Accordion Club 

316 West Geer Street, Durham, facebook.com/accordionclubdurham 

Get: Frito pie

Ever since Accordion opened in 2017, one of the low-key Geer Street spot’s hallmarks—and one of the bar’s handful of food offerings—has been the Frito pie, a Southwestern import that is not a pie but rather a Fritos bag (yes, the corn chips) cut down the side and loaded with pork chili (made with Hatch peppers), cheese sauce, onions, and sour cream. Can you think of a better late-night match for a shot of whiskey and a beer? (Not recommended for first dates.)

The Cardinal Bar 

713 North West Street, Raleigh, facebook.com/TheCardinalBar 

Get: Hot dogs

The Cardinal Bar is not a restaurant. It’s a bar. (You have to have a membership to get in.) But it does have a very specific food menu: hot dogs. “It’s like Office Tavern and The Roast Grill on steroids,” an owner told The News & Observer when it opened in 2016, referring to the since-shuttered Glenwood South dive and the hot-dog institution. The Cardinal steams the dogs in beer and serves them in a bun brushed with mayo. Unlike The Roast Grill, ketchup is allowed. 

Counting House

111 North Corcoran Street, Durham, countinghousenc.com 

Get: Grilled cheese

When you’ve got time to kill—whether on an overcast afternoon or a toward the end of a Friday night (food is served until 1:00 a.m.)—wander by the 21c Museum Hotel’s ground-floor restaurant and order a house cocktail and the grilled cheese sandwich. It’s not as ordinary as it seems, loaded with Grafton cheddar and tomato chutney. If nature calls, the transparent bathroom stalls are upstairs. Please lock the door. 

Dashi 

415 East Chapel Hill Street, Durham, dashiramen.com 

Get: Edamame

Dashi is known for ramen, but there’s more to it than that. You can also head upstairs to the izakaya, sample sake or Japanese whisky, and order small plates—fried tempura, for example, or comfort food like lamb buns. But you shouldn’t miss the edamame, with sea salt and togarashi, well-spiced, hot off the grill, and perfect for munching. 

The Federal

914 West Main Street, Durham, thefederal.net 

Get: Nachos

The best thing about The Fed is its simplicity. It’s easy, inexpensive, and consistently good. The cocktails do the trick, the beer selection is terrific, but the nachos—this insane portion of tortilla chips stacked with loads of sour cream and pico de gallo and melted cheese, which is actually half the size it used to be but could still feed an army of drunk undergrads—are a necessity. 

Local 22 Kitchen and Bar

2200 West Main Street, Durham, local22durham.com 

Get: Hush puppies

Local 22 sometimes gets overlooked amid the crush of Durham’s restaurant scene, but there are plenty of tasty hangover helpers on the brunch menu, and the cast-iron pimento cheese is a damn marvel (though it will put you in a food coma). Whenever you’re there, check the chalkboard for the cast-iron hush puppies of the day, which could be something like jalapeño pepper, or red pepper, broccolini, and parmesan, or something else entirely, but will always be delicious. 

Northside District

403 West Rosemary Street, Chapel Hill, thenorthsidedistrict.com 

Get: Wu Tang slider

Northside’s bar food marries low and highbrow, barroom and gourmet. And there’s no better example of that than the Wu Tang slider—seared pork belly that sticks out from a small bun (branded with the Wu Tang Clan’s logo, because why not?), with sesame slaw, pickles, scallions, and chili oil piled on top, forming some kind of delectable juice. They’re only four bucks apiece. 
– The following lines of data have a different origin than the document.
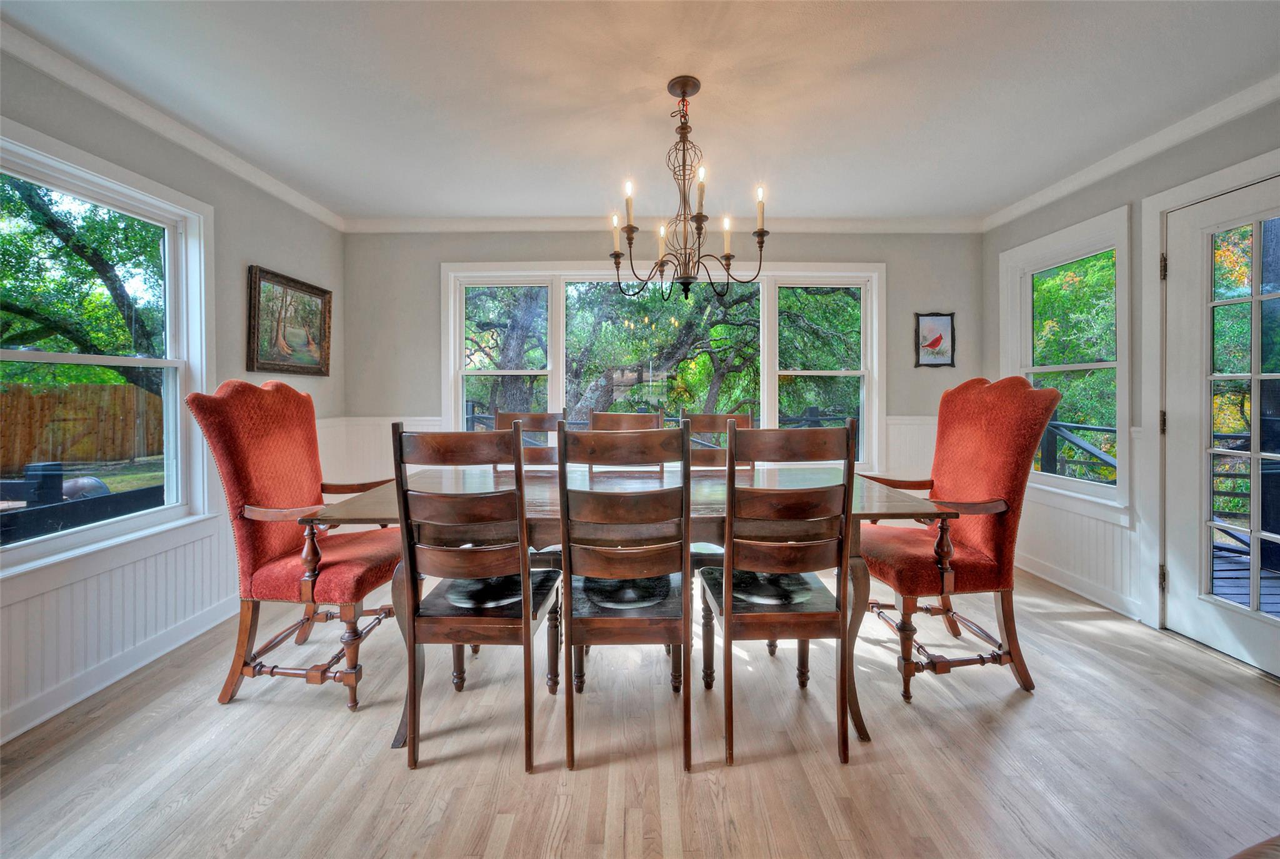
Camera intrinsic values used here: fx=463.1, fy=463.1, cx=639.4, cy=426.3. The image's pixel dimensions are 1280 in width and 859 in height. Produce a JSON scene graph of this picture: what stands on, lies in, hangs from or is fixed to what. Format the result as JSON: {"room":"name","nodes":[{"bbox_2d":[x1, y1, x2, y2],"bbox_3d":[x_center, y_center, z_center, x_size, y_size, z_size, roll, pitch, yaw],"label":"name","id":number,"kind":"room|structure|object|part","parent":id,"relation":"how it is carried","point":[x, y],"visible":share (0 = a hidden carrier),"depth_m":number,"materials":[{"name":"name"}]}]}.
{"room":"dining room","nodes":[
{"label":"dining room","id":0,"kind":"room"},
{"bbox_2d":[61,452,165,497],"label":"lawn","id":1,"kind":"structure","parent":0,"point":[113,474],"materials":[{"name":"green plant"}]},
{"bbox_2d":[0,41,347,748],"bbox_3d":[-2.249,-0.153,0.827,0.150,2.414,5.315,0,1,0],"label":"left wall","id":2,"kind":"structure","parent":0,"point":[254,246],"depth_m":2.33,"materials":[{"name":"paint"}]},
{"bbox_2d":[0,119,214,579],"bbox_3d":[-2.273,-0.238,1.731,0.164,1.575,1.243,0,1,0],"label":"left window","id":3,"kind":"structure","parent":2,"relation":"in","point":[64,359],"depth_m":2.03,"materials":[{"name":"white glass"}]},
{"bbox_2d":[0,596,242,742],"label":"baseboard","id":4,"kind":"structure","parent":2,"relation":"attached to","point":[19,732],"depth_m":1.84,"materials":[{"name":"white paint"}]},
{"bbox_2d":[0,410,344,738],"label":"wainscoting","id":5,"kind":"structure","parent":2,"relation":"attached to","point":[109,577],"depth_m":1.88,"materials":[{"name":"white paint"}]},
{"bbox_2d":[0,18,346,230],"bbox_3d":[-2.102,-1.340,1.075,0.064,0.074,4.529,0,1,0],"label":"crown molding","id":6,"kind":"structure","parent":2,"relation":"attached to","point":[301,199],"depth_m":2.02,"materials":[{"name":"white paint"}]},
{"bbox_2d":[246,265,331,375],"bbox_3d":[-2.135,-0.618,2.855,0.039,0.579,0.679,0,1,0],"label":"framed painting","id":7,"kind":"object","parent":2,"relation":"attached to","point":[259,294],"visible":0.99,"depth_m":2.80},
{"bbox_2d":[0,0,1279,225],"bbox_3d":[0.170,-1.431,0.879,4.921,0.113,5.428,0,1,0],"label":"ceiling","id":8,"kind":"structure","parent":0,"point":[860,59],"depth_m":1.94,"materials":[{"name":"white paint"}]},
{"bbox_2d":[608,76,770,301],"bbox_3d":[0.191,-0.963,1.931,0.657,0.863,0.635,0,1,0],"label":"chandelier","id":9,"kind":"object","parent":8,"relation":"hanging from","point":[682,101],"visible":1,"depth_m":1.89,"materials":[{"name":"metal"}]},
{"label":"candle light","id":10,"kind":"part","parent":9,"relation":"part of","materials":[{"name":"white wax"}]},
{"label":"candle light","id":11,"kind":"part","parent":9,"relation":"part of","materials":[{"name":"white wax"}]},
{"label":"candle light","id":12,"kind":"part","parent":9,"relation":"part of","materials":[{"name":"white"}]},
{"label":"candle light","id":13,"kind":"part","parent":9,"relation":"part of","materials":[{"name":"white"}]},
{"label":"candle bulb","id":14,"kind":"part","parent":9,"relation":"part of","materials":[{"name":"white"}]},
{"bbox_2d":[0,561,1279,858],"bbox_3d":[0.241,1.101,0.766,4.809,0.100,5.534,0,1,0],"label":"floor","id":15,"kind":"structure","parent":0,"point":[1033,704],"depth_m":1.44,"materials":[{"name":"brown wood"}]},
{"bbox_2d":[181,379,404,712],"bbox_3d":[-1.323,0.421,1.965,0.706,1.200,0.675,0,1,0],"label":"armchair","id":16,"kind":"object","parent":15,"relation":"on","point":[274,394],"visible":0.93,"depth_m":1.78,"materials":[{"name":"red fabric"}]},
{"bbox_2d":[391,423,564,771],"bbox_3d":[-0.530,0.511,1.610,0.458,1.051,0.530,0,1,0],"label":"dining chair","id":17,"kind":"object","parent":15,"relation":"on","point":[527,602],"visible":0.99,"depth_m":1.43,"materials":[{"name":"brown wood"}]},
{"bbox_2d":[443,574,524,608],"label":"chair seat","id":18,"kind":"object","parent":17,"relation":"on","point":[459,599],"visible":0.58,"depth_m":1.61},
{"bbox_2d":[495,409,566,469],"bbox_3d":[-0.619,0.458,2.523,0.472,1.094,0.550,0,1,0],"label":"dining chair","id":19,"kind":"object","parent":15,"relation":"on","point":[539,424],"visible":0.25,"depth_m":2.70,"materials":[{"name":"brown wood"}]},
{"bbox_2d":[555,420,691,770],"bbox_3d":[-0.050,0.518,1.620,0.442,1.046,0.548,0,1,0],"label":"wooden chair","id":20,"kind":"object","parent":15,"relation":"on","point":[564,442],"visible":1,"depth_m":1.43,"materials":[{"name":"brown wood"}]},
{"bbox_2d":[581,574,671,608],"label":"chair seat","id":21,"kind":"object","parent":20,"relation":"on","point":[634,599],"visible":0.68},
{"bbox_2d":[586,409,667,472],"bbox_3d":[-0.081,0.464,2.433,0.471,1.094,0.559,0,1,0],"label":"wooden chair","id":22,"kind":"object","parent":15,"relation":"on","point":[622,416],"visible":0.22,"depth_m":2.61,"materials":[{"name":"brown wood"}]},
{"bbox_2d":[295,466,962,745],"bbox_3d":[-0.042,0.656,1.948,2.153,0.743,1.014,0,1,0],"label":"dining table","id":23,"kind":"object","parent":15,"relation":"on","point":[359,512],"visible":0.51,"depth_m":1.64,"materials":[{"name":"brown wood"}]},
{"bbox_2d":[679,410,752,470],"bbox_3d":[0.456,0.461,2.526,0.460,1.092,0.546,0,1,0],"label":"dining chair","id":24,"kind":"object","parent":15,"relation":"on","point":[710,416],"visible":0.26,"depth_m":2.70,"materials":[{"name":"brown wood"}]},
{"bbox_2d":[696,416,859,768],"bbox_3d":[0.451,0.505,1.628,0.457,1.059,0.529,0,1,0],"label":"dining chair","id":25,"kind":"object","parent":15,"relation":"on","point":[840,612],"visible":0.99,"depth_m":1.44,"materials":[{"name":"brown wood"}]},
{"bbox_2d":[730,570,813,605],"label":"chair seat","id":26,"kind":"object","parent":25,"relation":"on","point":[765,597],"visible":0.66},
{"bbox_2d":[857,376,1062,701],"bbox_3d":[1.245,0.403,2.024,0.682,1.220,0.689,0,1,0],"label":"armchair","id":27,"kind":"object","parent":15,"relation":"on","point":[1010,394],"visible":0.9,"depth_m":1.84,"materials":[{"name":"red fabric"}]},
{"bbox_2d":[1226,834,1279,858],"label":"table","id":28,"kind":"object","parent":15,"relation":"on","point":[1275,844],"visible":0.99,"depth_m":0.65,"materials":[{"name":"brown"}]},
{"bbox_2d":[341,226,979,483],"bbox_3d":[0.273,-0.249,3.484,4.873,2.472,0.167,0,1,0],"label":"back wall","id":29,"kind":"structure","parent":0,"point":[429,371],"depth_m":3.41,"materials":[{"name":"grey paint"}]},
{"bbox_2d":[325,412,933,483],"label":"wainscoting","id":30,"kind":"structure","parent":29,"relation":"attached to","point":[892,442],"depth_m":3.38,"materials":[{"name":"white paint"}]},
{"bbox_2d":[441,260,884,468],"bbox_3d":[0.213,-0.390,3.541,3.252,1.623,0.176,0,1,0],"label":"back window","id":31,"kind":"structure","parent":29,"relation":"in","point":[772,404],"depth_m":3.53,"materials":[{"name":"white glass"}]},
{"bbox_2d":[341,213,987,232],"bbox_3d":[0.267,-1.464,3.356,4.488,0.090,0.090,0,1,0],"label":"crown molding","id":32,"kind":"structure","parent":29,"relation":"attached to","point":[907,224],"depth_m":3.34,"materials":[{"name":"white paint"}]},
{"bbox_2d":[913,311,956,368],"bbox_3d":[2.152,-0.633,3.379,0.290,0.403,0.025,0,1,0],"label":"framed picture","id":33,"kind":"object","parent":29,"relation":"attached to","point":[940,336],"visible":0.99,"depth_m":3.38},
{"bbox_2d":[982,91,1279,656],"bbox_3d":[2.603,-0.174,0.775,0.158,2.465,5.298,0,1,0],"label":"right wall","id":34,"kind":"structure","parent":0,"point":[1085,204],"depth_m":2.42,"materials":[{"name":"grey paint"}]},
{"bbox_2d":[999,205,1132,515],"bbox_3d":[2.601,-0.329,2.833,0.164,1.620,0.864,0,1,0],"label":"right window","id":35,"kind":"structure","parent":34,"relation":"in","point":[1120,489],"depth_m":2.76,"materials":[{"name":"white"}]},
{"bbox_2d":[1013,549,1141,620],"bbox_3d":[2.550,0.928,2.808,0.016,0.099,1.902,0,1,0],"label":"baseboard","id":36,"kind":"structure","parent":34,"relation":"attached to","point":[1040,574],"depth_m":2.69,"materials":[{"name":"white paint"}]},
{"bbox_2d":[1016,421,1148,618],"bbox_3d":[2.512,0.469,2.803,0.027,0.987,1.255,0,1,0],"label":"wainscoting","id":37,"kind":"structure","parent":34,"relation":"attached to","point":[1100,574],"depth_m":2.65,"materials":[{"name":"white paint"}]},
{"bbox_2d":[982,75,1279,230],"bbox_3d":[2.482,-1.370,1.228,0.066,0.076,4.308,0,1,0],"label":"crown molding","id":38,"kind":"structure","parent":34,"relation":"attached to","point":[1123,164],"depth_m":2.28,"materials":[{"name":"white paint"}]},
{"bbox_2d":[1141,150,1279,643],"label":"door frame","id":39,"kind":"structure","parent":34,"relation":"attached to","point":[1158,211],"depth_m":2.23,"materials":[{"name":"white paint"}]},
{"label":"hinge","id":40,"kind":"part","parent":39,"relation":"part of","materials":[{"name":"black metal"}]},
{"bbox_2d":[1163,170,1279,676],"bbox_3d":[2.579,0.009,1.831,0.122,1.989,0.896,0,1,0],"label":"glass door","id":41,"kind":"structure","parent":34,"relation":"in","point":[1185,534],"depth_m":2.08,"materials":[{"name":"white glass"}]},
{"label":"hinge","id":42,"kind":"part","parent":41,"relation":"part of","materials":[{"name":"black metal"}]},
{"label":"hinge","id":43,"kind":"part","parent":41,"relation":"part of","materials":[{"name":"black metal"}]},
{"label":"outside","id":44,"kind":"structure","parent":0,"visible":0},
{"label":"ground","id":45,"kind":"structure","parent":44,"visible":0},
{"bbox_2d":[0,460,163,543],"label":"deck railing","id":46,"kind":"object","parent":45,"relation":"on","point":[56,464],"visible":0.59,"depth_m":3.37,"materials":[{"name":"black wood"}]},
{"bbox_2d":[0,381,164,471],"bbox_3d":[-10.545,0.070,8.508,0.851,1.520,0.893,0,1,0],"label":"wooden fence","id":47,"kind":"object","parent":45,"relation":"on","point":[14,396],"visible":0.73,"depth_m":8.61,"materials":[{"name":"brown wood"}]},
{"bbox_2d":[0,171,166,396],"bbox_3d":[-10.209,-2.709,7.860,5.691,7.222,6.905,0,1,0],"label":"tree","id":48,"kind":"object","parent":45,"relation":"on","point":[36,204],"visible":0.67,"depth_m":7.75,"materials":[{"name":"green plant"}]},
{"bbox_2d":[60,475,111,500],"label":"grill","id":49,"kind":"object","parent":45,"relation":"on","point":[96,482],"visible":0.37,"depth_m":4.93,"materials":[{"name":"grey metal"}]},
{"bbox_2d":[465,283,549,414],"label":"tree","id":50,"kind":"object","parent":45,"relation":"on","point":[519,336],"visible":0.39,"materials":[{"name":"plant"}]},
{"bbox_2d":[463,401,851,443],"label":"deck railing","id":51,"kind":"object","parent":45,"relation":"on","point":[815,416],"visible":0.22,"depth_m":6.57,"materials":[{"name":"metal"}]},
{"bbox_2d":[564,277,757,420],"bbox_3d":[0.518,-2.459,10.349,6.163,7.232,5.644,0,1,0],"label":"tree","id":52,"kind":"object","parent":45,"relation":"on","point":[634,351],"visible":0.56,"depth_m":9.43,"materials":[{"name":"green plant"}]},
{"bbox_2d":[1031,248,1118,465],"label":"tree","id":53,"kind":"object","parent":45,"relation":"on","point":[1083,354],"visible":0.31,"depth_m":7.25,"materials":[{"name":"green plant"}]},
{"bbox_2d":[1036,416,1119,484],"bbox_3d":[4.153,0.421,4.136,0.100,1.167,2.415,0,1,0],"label":"deck railing","id":54,"kind":"object","parent":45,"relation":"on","point":[1053,426],"visible":0.31,"depth_m":4.40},
{"bbox_2d":[1211,543,1279,614],"bbox_3d":[3.920,1.051,2.245,2.968,0.137,3.734,0,1,0],"label":"deck","id":55,"kind":"structure","parent":45,"relation":"on","point":[1235,592],"depth_m":2.91,"materials":[{"name":"wood"}]}
]}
The Oak, Kitchen & Bourbon Bar

4035 Lake Boone Trail, Raleigh, jmrkitchens.com/oak 

Get: The tots

The Oak has a ton of bourbons, including somewhat obscure varieties, so for the brown-liquor connoisseur, it’s worth the trip even if you don’t plan on eating an entire meal. (There’s perfectly good bar seating.) Regardless, do yourself a favor and get the tots. Yes, tater tots are quintessential bar food. But The Oak’s tots are different: They’re bigger—so big, you’ll at first wonder if they screwed up your order—and stuffed with roasted bell and jalapeño peppers, then served with a peppercorn dipping sauce and an option for cheese and/or bacon. 

Ponysaurus Brewing 

219 Hood Street, Durham, ponysaurusbrewing.com 

Get: Snack Attack

The Snack Attack isn’t a food, but a menu—a range of bar snacks found inside Ponysaurus’s East Durham taproom, ranging from sweet to salty, all for just $1 per plentiful scoop, the perfect accompaniment to a Saturday afternoon spent lounging in the sun and sipping on a Rye Pale Ale. You’ve got options: Capital Crunch, which mixes salty peanuts, honey roasted peanuts, cheese crackers, pretzels, and Cajun hot corn sticks; The Big Cheese, with nacho peanuts, cheese crackers, cheese wicks, and so on; crispy fried okra; wasabi-covered peanuts; and, if you (or your kids) have a sweet tooth, Swedish fish or malted milk balls. 

The Viceroy 

331 West Main Street, Durham, viceroydurham.com 

Get: Bhaji with chaat

Viceroy has some British fare, but it leans heavily on its Indian roots, having been born from an Indian food truck. For a quick snack—either as an appetizer or while you’re sipping a Mumbai Mule at the bar—order the bhaji (mixed-vegetable fritters, a popular snack served in several variations on different parts of the subcontinent) and add chaat (a chickpea masala with tomato, onion, yogurt, and chutney).